Last Updated on October 16, 2023
Biceps tendon rupture may occur in the proximal part of the biceps muscle or distal. Proximal biceps tendon rupture accounts for 97% of all biceps ruptures and typically occurs at the bony attachment or tendon labral junction. The long head of the biceps is vulnerable as it travels through the shoulder joint. Fortunately, the biceps has two attachments at the shoulder.
Distal tendon ruptures occur on insertion on the radial tuberosity. Biceps tendon rupture of short head is less common. Biceps tendon ruptures are more common in men and dominant arm is involved more commonly. The difference seems related to use of arm and vocation and as such there appears no gender predisposition to biceps tendon rupture.
Anatomy of Biceps
Biceps, as the name suggests, takes its origin from two heads – long head which arises from supraglenoid tubercle and passes over the humeral head within the capsule of the joint and the short head which arises from the coracoid process.
Near midshaft humerus, the two origins join to form a single muscle belly which then goes down and attaches to radial tuberosity below the elbow joint and blends with the bicipital aponeurosis, at cubital fossa.
Biceps muscle functions to flex elbow and supinate forearm. In addition, long head of biceps also acts as stabilizer of humeral head especially in external rotation and abduction.
Proximal biceps rupture results in a decrease of strength during shoulder flexion, elbow flexion, and forearm supination. Distal ruptures cause weakness of supination, elbow flexion, and grip strength.
The tears of biceps tendon could be partial or Complete tears.
Risks and Causes of Biceps Tendon Rupture
Older age, heavy overhead activities, shoulder overuse, smoking and corticosteroid medications and statins increase the risk of biceps tendon rupture.
Overuse can cause a range of shoulder problems, including tendonitis, shoulder impingement, and rotator cuff injuries. Having any of these conditions puts more stress on the biceps tendon, making it more likely to weaken or tear.
Most of the ruptures occur in individuals between the age of 40-60 years following chronic wear of the tendon. The causes of chronic wear are repetitive injury, chronic inflammation as in rheumatoid arthritis and rotator cuff injury.
Acute traumatic injury, heavy weightlifting, or injury during sporting activities may be the reason for rupture in younger patients.
Distal biceps tendon rupture is caused by chronic irritation on an irregular surface, such as in persistent cubital bursitis. Acute distal ruptures result from the forceful extension of the elbow from a flexed and supinated position.
Rapid flexion and adduction of the arm during elbow extension activities may cause short-head rupture though it is very rare.
Presentation of Biceps Tendon Rupture
Sudden, sharp pain in the upper arm, sometimes with an audible pop or snap is the general complaint in proximal biceps tendon rupture.

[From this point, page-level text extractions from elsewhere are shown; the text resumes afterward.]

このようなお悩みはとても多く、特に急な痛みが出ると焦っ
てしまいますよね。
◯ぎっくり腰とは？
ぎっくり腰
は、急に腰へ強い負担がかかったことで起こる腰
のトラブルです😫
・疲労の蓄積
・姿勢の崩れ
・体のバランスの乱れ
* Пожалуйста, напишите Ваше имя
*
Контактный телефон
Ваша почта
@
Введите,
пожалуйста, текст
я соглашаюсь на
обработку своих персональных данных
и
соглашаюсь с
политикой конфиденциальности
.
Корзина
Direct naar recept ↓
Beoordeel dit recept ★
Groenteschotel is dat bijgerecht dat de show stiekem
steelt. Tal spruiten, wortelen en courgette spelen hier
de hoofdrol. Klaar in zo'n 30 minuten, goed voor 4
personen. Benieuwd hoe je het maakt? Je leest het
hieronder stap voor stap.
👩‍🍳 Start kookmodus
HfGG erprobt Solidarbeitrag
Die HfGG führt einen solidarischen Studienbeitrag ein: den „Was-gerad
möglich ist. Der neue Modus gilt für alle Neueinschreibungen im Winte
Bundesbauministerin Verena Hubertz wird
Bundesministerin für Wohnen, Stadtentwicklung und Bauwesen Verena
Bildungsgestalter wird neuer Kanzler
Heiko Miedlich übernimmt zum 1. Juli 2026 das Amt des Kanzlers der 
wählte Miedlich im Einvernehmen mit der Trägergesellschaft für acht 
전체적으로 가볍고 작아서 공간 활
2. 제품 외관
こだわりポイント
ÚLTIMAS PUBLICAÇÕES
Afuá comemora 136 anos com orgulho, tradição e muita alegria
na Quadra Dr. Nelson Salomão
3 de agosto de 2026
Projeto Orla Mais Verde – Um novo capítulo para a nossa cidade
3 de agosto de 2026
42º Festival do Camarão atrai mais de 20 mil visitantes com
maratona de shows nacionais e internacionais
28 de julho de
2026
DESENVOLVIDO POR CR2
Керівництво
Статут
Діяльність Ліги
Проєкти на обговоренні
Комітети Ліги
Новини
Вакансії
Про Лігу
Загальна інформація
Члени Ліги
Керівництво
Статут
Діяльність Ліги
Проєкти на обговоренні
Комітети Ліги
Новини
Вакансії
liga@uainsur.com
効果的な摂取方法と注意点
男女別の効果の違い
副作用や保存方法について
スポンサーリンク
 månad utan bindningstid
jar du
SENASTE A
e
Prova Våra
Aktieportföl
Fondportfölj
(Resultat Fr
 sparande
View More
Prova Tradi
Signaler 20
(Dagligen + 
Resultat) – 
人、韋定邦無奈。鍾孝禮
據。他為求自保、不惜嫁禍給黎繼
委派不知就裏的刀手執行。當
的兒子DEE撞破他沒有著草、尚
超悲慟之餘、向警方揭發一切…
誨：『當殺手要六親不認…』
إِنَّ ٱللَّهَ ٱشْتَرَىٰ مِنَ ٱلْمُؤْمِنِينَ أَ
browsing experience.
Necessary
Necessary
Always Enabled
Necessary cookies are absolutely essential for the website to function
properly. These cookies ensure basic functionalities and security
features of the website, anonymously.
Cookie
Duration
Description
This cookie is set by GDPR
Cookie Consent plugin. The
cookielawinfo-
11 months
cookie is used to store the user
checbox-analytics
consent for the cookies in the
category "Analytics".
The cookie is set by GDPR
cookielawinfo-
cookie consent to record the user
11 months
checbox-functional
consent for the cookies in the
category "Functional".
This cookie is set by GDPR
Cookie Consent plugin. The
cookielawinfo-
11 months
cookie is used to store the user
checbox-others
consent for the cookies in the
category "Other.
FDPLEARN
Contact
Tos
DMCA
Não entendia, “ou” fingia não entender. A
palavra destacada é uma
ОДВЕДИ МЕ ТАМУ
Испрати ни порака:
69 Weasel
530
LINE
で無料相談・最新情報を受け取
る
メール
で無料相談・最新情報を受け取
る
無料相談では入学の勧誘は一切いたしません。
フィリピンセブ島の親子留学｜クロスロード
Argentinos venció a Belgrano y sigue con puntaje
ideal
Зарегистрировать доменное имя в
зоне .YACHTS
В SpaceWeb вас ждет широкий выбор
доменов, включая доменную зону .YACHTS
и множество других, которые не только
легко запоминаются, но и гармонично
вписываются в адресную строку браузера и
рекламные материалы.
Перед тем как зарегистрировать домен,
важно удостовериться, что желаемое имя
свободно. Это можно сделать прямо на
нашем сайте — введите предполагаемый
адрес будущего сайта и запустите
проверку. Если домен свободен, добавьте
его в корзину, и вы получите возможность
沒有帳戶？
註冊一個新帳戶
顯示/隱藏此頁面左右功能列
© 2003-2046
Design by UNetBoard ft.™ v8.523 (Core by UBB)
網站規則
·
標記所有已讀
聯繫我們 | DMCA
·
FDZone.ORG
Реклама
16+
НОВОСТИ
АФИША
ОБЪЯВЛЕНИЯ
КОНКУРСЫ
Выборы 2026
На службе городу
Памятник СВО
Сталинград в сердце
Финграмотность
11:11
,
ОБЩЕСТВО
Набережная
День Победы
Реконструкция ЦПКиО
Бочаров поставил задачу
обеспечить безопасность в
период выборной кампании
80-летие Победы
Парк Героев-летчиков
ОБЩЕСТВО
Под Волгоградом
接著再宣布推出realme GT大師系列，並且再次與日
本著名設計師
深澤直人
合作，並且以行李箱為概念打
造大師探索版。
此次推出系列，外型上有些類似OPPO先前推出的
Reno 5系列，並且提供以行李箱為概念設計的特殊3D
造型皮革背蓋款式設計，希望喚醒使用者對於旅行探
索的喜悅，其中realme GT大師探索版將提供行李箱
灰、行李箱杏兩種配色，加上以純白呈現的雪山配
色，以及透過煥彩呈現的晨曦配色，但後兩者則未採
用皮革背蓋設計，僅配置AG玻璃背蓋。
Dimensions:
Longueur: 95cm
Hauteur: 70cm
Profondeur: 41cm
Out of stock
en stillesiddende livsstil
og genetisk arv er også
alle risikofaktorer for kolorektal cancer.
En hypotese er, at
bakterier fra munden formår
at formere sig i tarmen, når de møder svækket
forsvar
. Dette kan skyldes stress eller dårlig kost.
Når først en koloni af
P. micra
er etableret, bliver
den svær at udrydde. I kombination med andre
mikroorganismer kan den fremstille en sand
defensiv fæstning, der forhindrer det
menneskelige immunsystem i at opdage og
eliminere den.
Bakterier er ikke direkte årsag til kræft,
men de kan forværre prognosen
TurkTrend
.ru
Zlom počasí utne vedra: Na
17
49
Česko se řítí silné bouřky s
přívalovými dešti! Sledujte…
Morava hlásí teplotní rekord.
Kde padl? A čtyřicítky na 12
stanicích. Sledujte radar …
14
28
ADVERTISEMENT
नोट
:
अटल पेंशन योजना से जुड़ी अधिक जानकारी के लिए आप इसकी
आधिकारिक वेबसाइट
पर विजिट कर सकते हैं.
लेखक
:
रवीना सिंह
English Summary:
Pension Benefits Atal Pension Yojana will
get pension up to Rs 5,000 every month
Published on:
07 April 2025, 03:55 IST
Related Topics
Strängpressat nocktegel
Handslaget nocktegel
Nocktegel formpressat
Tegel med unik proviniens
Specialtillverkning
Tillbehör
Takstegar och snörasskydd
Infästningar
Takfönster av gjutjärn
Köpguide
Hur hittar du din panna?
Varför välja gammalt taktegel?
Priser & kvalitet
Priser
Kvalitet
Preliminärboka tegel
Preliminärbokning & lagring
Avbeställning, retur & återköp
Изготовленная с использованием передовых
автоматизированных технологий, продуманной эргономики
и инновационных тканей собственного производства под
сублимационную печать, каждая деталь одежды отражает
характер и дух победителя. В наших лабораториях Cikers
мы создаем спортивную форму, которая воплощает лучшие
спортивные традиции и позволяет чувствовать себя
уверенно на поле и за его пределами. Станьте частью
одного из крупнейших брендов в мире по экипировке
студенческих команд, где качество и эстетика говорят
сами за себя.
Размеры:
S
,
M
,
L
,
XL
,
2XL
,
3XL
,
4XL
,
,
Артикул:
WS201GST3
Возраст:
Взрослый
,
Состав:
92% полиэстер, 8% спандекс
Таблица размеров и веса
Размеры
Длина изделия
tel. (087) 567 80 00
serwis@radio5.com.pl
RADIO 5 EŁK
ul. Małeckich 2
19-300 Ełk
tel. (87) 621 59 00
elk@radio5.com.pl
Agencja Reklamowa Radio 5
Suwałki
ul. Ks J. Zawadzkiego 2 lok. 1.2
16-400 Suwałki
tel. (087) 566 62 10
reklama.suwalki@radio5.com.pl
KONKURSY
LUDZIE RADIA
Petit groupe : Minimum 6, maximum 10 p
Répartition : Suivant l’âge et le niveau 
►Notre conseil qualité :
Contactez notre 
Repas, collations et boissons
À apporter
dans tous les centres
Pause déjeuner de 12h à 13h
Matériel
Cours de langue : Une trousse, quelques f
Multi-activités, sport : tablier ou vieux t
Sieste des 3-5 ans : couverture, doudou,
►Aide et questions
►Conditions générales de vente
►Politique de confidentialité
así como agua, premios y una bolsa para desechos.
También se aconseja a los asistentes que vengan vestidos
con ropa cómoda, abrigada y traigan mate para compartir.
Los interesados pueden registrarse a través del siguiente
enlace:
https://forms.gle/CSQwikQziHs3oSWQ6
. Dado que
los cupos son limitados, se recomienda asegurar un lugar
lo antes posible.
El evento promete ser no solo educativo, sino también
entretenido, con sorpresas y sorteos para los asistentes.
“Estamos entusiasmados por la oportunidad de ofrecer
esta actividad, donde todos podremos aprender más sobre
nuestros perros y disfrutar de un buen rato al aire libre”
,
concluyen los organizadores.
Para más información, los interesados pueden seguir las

There may be a history of pain in the upper arm prior to the incident especially on overhead activities or pain in the shoulder that may worsen at night.
In contrast to this, there are patients who never experience anything and present with a palpable mass after rupture has occurred. A bulge in the upper arm above the elbow [Popeye Muscle see image below] may appear, with a dent closer to the shoulder.
Tenderness may be present in course of the biceps muscle, especially in bicipital groove. Rotator cuff injuries and impingement may accompany a proximal biceps tendon rupture and shoulder joint should be examined for the range of motion and any weakness.
Speed test and Yergason sign, are used to rule out partial tears or biciptal tendonitis.
In distal biceps tendon ruptures, the symptoms are present near or at the elbow. A palpable gap is in the front of the elbow.
Imaging Studies
In most cases, proximal and distal ruptures can be detected on the basis of history and physical examination alone and imaging generally is not required.
However, AP and axillary views may reveal spurring or bony irregularities which increase the risk of biceps rupture.
Ultrasonography can reliably identify rupture of the proximal end of the long head of biceps but degenerative changes may not be identified easily.
Magnetic resonance imaging provides the best anatomic detail.
Treatment of Biceps Tendon Rupture
The pain of proximal biceps tendon rupture resolves with time. Resulting weakness is generally acceptable to patients with low demands. Because of this second attachment, many people can still use their biceps even after a complete tear of the long head.
Conservative management is considered appropriate for middle-aged or older patients and for those who do not require a high degree of supination strength in daily activities.
In the acute phase, ice for 20 minutes, several times a day should be applied. NSAIDs reduce pain and swelling. A sling is used to provide rest.
After the acute phase, the patient is put on flexibility and strengthening exercises.
Surgical treatment for a long head of the biceps tendon tear is rarely needed. Athletes or manual laborers who need strength may require surgery. Surgery can also be considered for partial tears where symptoms are not relieved with nonsurgical treatment.
Surgical repair consists of tenodesis and subacromial decompression. Successful surgery can correct muscle deformity and return strength and function.
Following surgery, the patient is gradually put on a range of motion exercises which are advanced to strengthening exercises.